Member of the Senate of Pakistan
- In office 1997–1999

Member of the National Assembly of Pakistan
- In office 1990–1993
- Constituency: NA-12 (Abbottabad)

Personal details
- Born: Seer Gharbi, Abbottabad District
- Party: Pakistan Muslim League (N)
- Children: Murtaza Javed Abbasi (son)

= Javed Iqbal Abbasi =

Pakistani politician

Haji Javed Iqbal Abbasi is a Pakistani politician and former senator. He had been member of the National Assembly of Pakistan from 1985 to 1988 and again from 1990 to 1993. Abbasi comes from Seer Gharbi in Abbottabad District, his father had owned a general store in Havelian, while his son Murtaza Javed Abbasi is also a politician.

==Political career==
He was elected to the National Assembly of Pakistan as an independent candidate from NA-12 (Abbottabad) in the 1985 Pakistani general election.
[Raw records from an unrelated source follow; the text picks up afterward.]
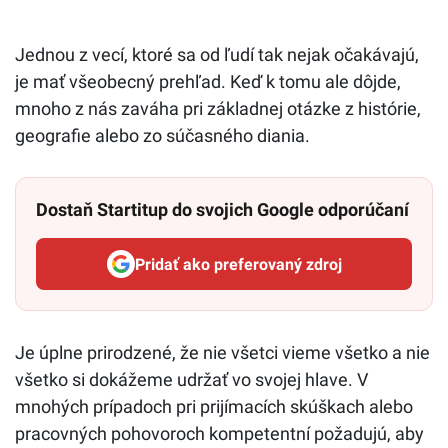
Jednou z vecí, ktoré sa od ľudí tak nejak očakávajú,
je mať všeobecný prehľad. Keď k tomu ale dôjde,
mnoho z nás zaváha pri základnej otázke z histórie,
geografie alebo zo súčasného diania.
Dostaň Startitup do svojich Google odporúčaní
Pridať ako preferovaný zdroj
Startitup, odkaz sa otvorí v n
Je úplne prirodzené, že nie všetci vieme všetko a nie
všetko si dokážeme udržať vo svojej hlave. V
mnohých prípadoch pri prijímacích skúškach alebo
pracovných pohovoroch kompetentní požadujú, aby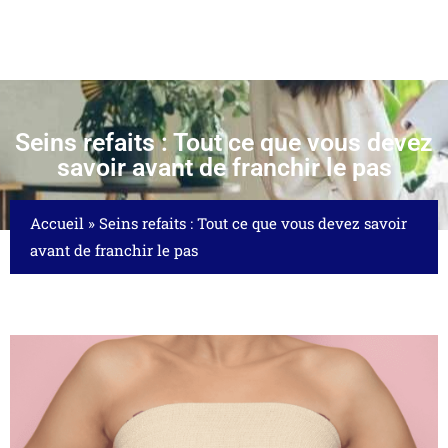
Seins refaits : Tout ce que vous devez
savoir avant de franchir le pas
Accueil
»
Seins refaits : Tout ce que vous devez savoir
avant de franchir le pas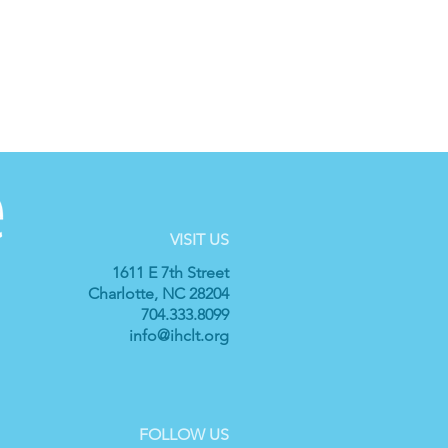
VISIT US
1611 E 7th Street
Charlotte, NC 28204
704.333.8099
info@ihclt.org
FOLLOW US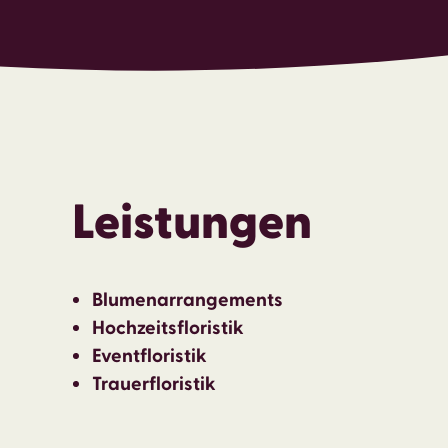
Leistungen
Blumenarrangements
Hochzeitsfloristik
Eventfloristik
Trauerfloristik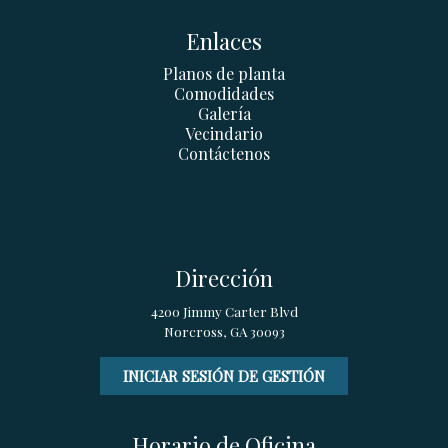
Enlaces
Planos de planta
Comodidades
Galería
Vecindario
Contáctenos
Dirección
4200 Jimmy Carter Blvd
Norcross, GA 30093
INICIAR SESIÓN DE GESTIÓN
Horario de Oficina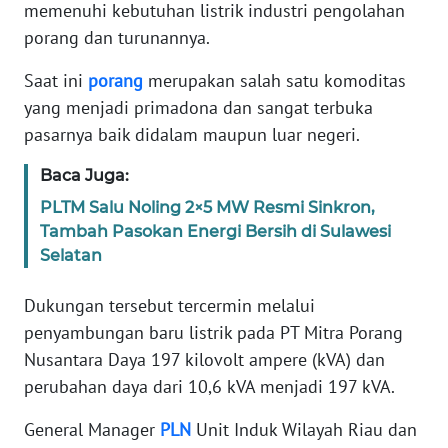
PEDOMAN
memenuhi kebutuhan listrik industri pengolahan
MEDIA
porang dan turunannya.
SIBER
Saat ini
porang
merupakan salah satu komoditas
REDAKSI
yang menjadi primadona dan sangat terbuka
pasarnya baik didalam maupun luar negeri.
KARIR
Baca Juga:
DISCLAIMER
PLTM Salu Noling 2×5 MW Resmi Sinkron,
Tambah Pasokan Energi Bersih di Sulawesi
Selatan
Wahana
News
Regional
Dukungan tersebut tercermin melalui
penyambungan baru listrik pada PT Mitra Porang
WN
Nusantara Daya 197 kilovolt ampere (kVA) dan
SUMUT
perubahan daya dari 10,6 kVA menjadi 197 kVA.
WN
General Manager
PLN
Unit Induk Wilayah Riau dan
JAKARTA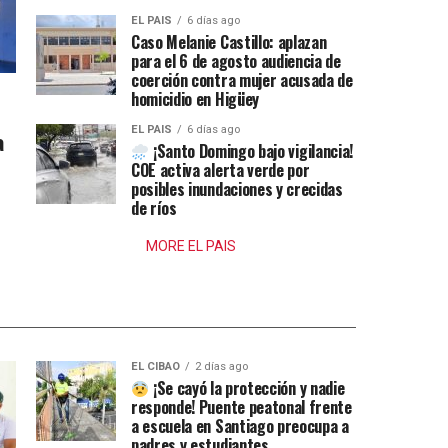
EL PAIS
6 días ago
Caso Melanie Castillo: aplazan
para el 6 de agosto audiencia de
coerción contra mujer acusada de
homicidio en Higüey
EL PAIS
6 días ago
a
¡Santo Domingo bajo vigilancia!
COE activa alerta verde por
posibles inundaciones y crecidas
de ríos
MORE EL PAIS
EL CIBAO
2 días ago
¡Se cayó la protección y nadie
responde! Puente peatonal frente
a escuela en Santiago preocupa a
padres y estudiantes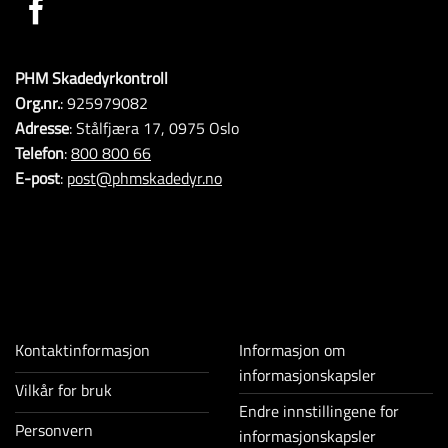
PHM Skadedyrkontroll
Org.nr.
: 925979082
Adresse
: Stålfjæra 17, 0975 Oslo
Telefon
:
800 800 66
E-post
:
post@phmskadedyr.no
Kontaktinformasjon
Informasjon om
informasjonskapsler
Vilkår for bruk
Endre innstillingene for
Personvern
informasjonskapsler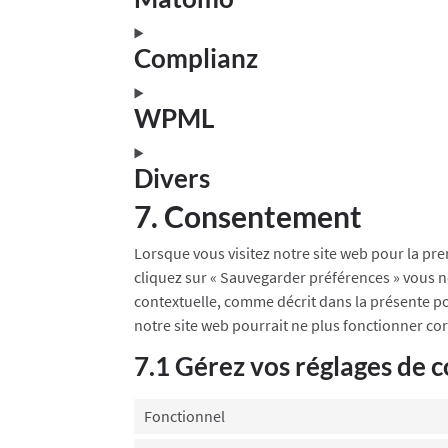
Complianz
WPML
Divers
7. Consentement
Lorsque vous visitez notre site web pour la pr
cliquez sur « Sauvegarder préférences » vous no
contextuelle, comme décrit dans la présente pol
notre site web pourrait ne plus fonctionner co
7.1 Gérez vos réglages de
Fonctionnel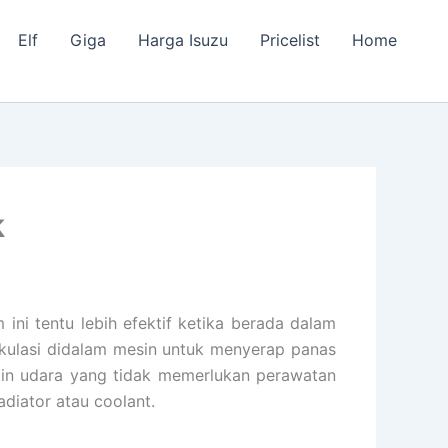
Elf
Giga
Harga Isuzu
Pricelist
Home
k
ni tentu lebih efektif ketika berada dalam
rkulasi didalam mesin untuk menyerap panas
gin udara yang tidak memerlukan perawatan
adiator atau coolant.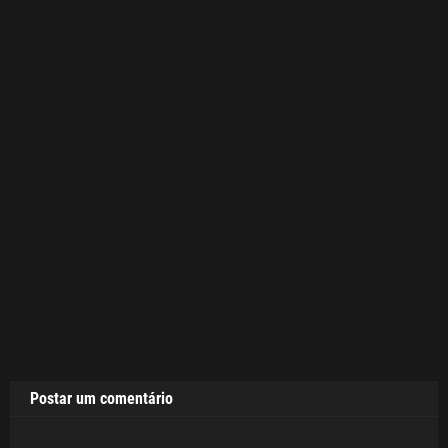
Postar um comentário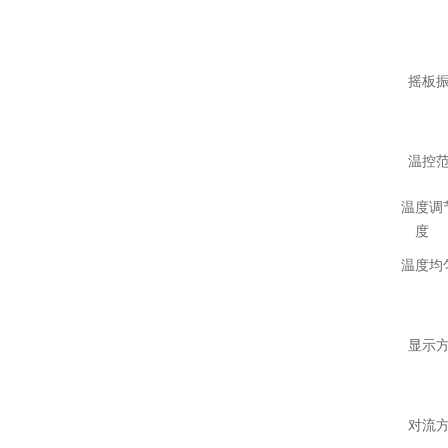
摇板
温控
温度调
度
温度均
显示
对流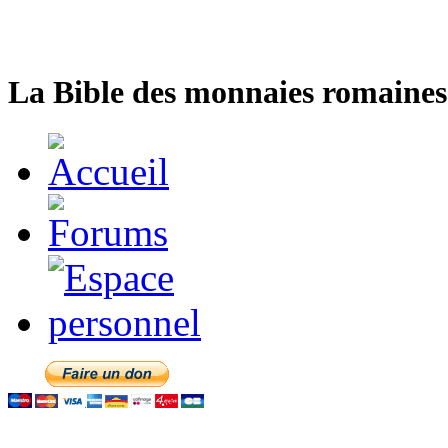
La Bible des monnaies romaines 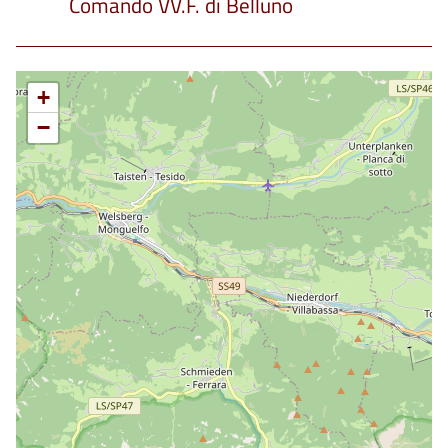
Comando VV.F. di Belluno
+
−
He was re-elected the National Assembly of Pakistan as a candidate of Islami Jamhoori Ittehad from NA-12 (Abbottabad) in the 1990 Pakistani general election. He received 43,764 votes and defeated independent candidate Sardar Gul Khatab.

He became senator on the ticket of Pakistan Muslim League (Nawaz) (PML-N) in 1997 senate election.

After the 1999 Pakistani coup d'état he was arrested and jailed in August 2000 in Mushraf regime. He was also disqualified for 10 years for holding any public office.